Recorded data
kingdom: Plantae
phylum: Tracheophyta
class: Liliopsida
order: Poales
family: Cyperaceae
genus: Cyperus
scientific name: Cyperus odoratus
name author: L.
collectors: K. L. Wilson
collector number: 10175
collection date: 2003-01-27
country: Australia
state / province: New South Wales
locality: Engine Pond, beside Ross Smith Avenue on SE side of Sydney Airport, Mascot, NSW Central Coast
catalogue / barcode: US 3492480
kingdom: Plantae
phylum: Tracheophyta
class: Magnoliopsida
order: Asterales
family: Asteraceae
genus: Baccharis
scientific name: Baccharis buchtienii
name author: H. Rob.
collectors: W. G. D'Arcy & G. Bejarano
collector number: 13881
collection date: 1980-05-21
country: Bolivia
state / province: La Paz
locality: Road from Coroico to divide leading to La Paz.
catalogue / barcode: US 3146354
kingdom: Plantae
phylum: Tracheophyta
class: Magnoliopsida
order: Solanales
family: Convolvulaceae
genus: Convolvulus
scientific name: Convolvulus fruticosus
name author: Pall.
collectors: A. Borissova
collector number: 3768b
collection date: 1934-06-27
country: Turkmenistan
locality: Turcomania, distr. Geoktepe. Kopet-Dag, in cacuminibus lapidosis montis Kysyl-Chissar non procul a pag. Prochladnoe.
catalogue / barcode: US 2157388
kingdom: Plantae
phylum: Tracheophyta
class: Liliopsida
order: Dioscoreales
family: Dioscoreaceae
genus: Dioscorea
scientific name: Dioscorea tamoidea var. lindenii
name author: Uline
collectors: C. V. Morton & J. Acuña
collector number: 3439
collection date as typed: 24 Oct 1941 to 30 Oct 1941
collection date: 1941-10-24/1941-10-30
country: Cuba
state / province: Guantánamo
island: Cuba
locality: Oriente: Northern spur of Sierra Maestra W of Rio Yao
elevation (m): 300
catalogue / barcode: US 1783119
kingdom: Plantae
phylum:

Set problem :: Please recast the lines of the items as a JSON list of strings, one string per line with blank lines left out. Begin at the line that has "family: Dioscoreaceae" and stop after the last line of the items.

Exercise output ::
[
  "family: Dioscoreaceae",
  "genus: Dioscorea",
  "scientific name: Dioscorea tamoidea var. lindenii",
  "name author: Uline",
  "collectors: C. V. Morton & J. Acuña",
  "collector number: 3439",
  "collection date as typed: 24 Oct 1941 to 30 Oct 1941",
  "collection date: 1941-10-24/1941-10-30",
  "country: Cuba",
  "state / province: Guantánamo",
  "island: Cuba",
  "locality: Oriente: Northern spur of Sierra Maestra W of Rio Yao",
  "elevation (m): 300",
  "catalogue / barcode: US 1783119",
  "kingdom: Plantae",
  "phylum:"
]